The dollar was weaker initially at the start of last week but found a footing with a bit more of a push and pull feel as markets are able to now fully switch their focus on the Fed this week. Despite being pulled back a little, the dollar sits in a good spot – from a technical perspective – as we head towards the FOMC meeting on Wednesday.
EUR/USD is keeping in and around the 1.0200 level as the euro fails to really find much impetus in the recent rebound to push towards testing the 50.0 Fib retracement level at 1.0283:
The euro side of the equation is rather unattractive, even if the ECB sort of surprised with a 50 bps rate hike last week. The fundamentals of the economy are rather dire and if a bigger-than-expected rate hike wasn’t enough for a breakout push, I don’t think the euro has much else to offer.

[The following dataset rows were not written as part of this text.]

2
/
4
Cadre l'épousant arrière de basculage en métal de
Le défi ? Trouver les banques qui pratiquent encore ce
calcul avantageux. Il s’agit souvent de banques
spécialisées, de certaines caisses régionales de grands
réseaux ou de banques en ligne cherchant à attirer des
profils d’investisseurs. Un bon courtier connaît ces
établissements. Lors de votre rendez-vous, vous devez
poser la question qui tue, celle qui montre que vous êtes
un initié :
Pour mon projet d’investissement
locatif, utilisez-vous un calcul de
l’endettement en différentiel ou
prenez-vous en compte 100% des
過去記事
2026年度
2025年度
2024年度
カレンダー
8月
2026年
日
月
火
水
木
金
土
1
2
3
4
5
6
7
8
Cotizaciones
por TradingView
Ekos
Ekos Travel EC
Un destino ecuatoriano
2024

Meanwhile, USD/JPY remains caught between the range of 135.00 to 140.00. However, the bond market is in charge and all eyes are on the Fed. There was a strong bid in bonds towards the latter stages of last week after the ECB and that might be something to watch out for this week in case it carries over. USD/JPY is now trading around 136.30 with little sense of any directional breakout unless we get closer to either side of the range above.
As for GBP/USD, the pair is pinned back down below 1.2000 again and buyers have really struggled to hold a firm break above the key level since last week:
The 200-hour moving average (blue line) is providing near-term support so the key technical levels are very well outlined at the moment for both buyers and sellers. There needs to be a break on either side of that to really convince of a further extension in the action.

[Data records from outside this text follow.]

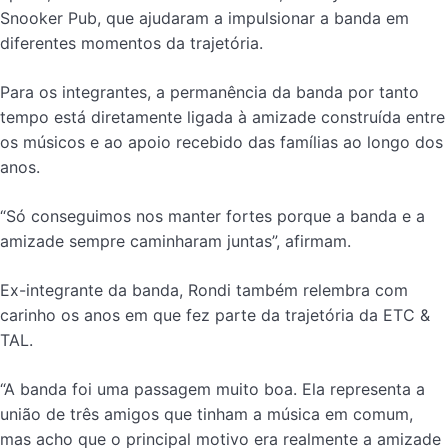
Snooker Pub, que ajudaram a impulsionar a banda em
diferentes momentos da trajetória.
Para os integrantes, a permanência da banda por tanto
tempo está diretamente ligada à amizade construída entre
os músicos e ao apoio recebido das famílias ao longo dos
anos.
“Só conseguimos nos manter fortes porque a banda e a
amizade sempre caminharam juntas”, afirmam.
Ex-integrante da banda, Rondi também relembra com
carinho os anos em que fez parte da trajetória da ETC &
TAL.
“A banda foi uma passagem muito boa. Ela representa a
união de três amigos que tinham a música em comum,
mas acho que o principal motivo era realmente a amizade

Looking at commodity currencies, USD/CAD is little changed on the day and sticking closer to 1.2920 after a push lower last Friday failed to really breach the 28 June low at 1.2820. The pair rebounded to close above 1.2900 and is holding for now, with buyers needing to clear 1.3000 again to convince of a push back to the upside.
AUD/USD is also little changed on the day, sticking closer to 0.6900 still since the end of last week. The high hit 0.6977 but failed to really contest the 50.0 Fib retracement level at 0.6982:
That and the 0.7000 handle should keep things in check ahead of the Fed as risk tones are also looking fairly more pensive to kick start the new week.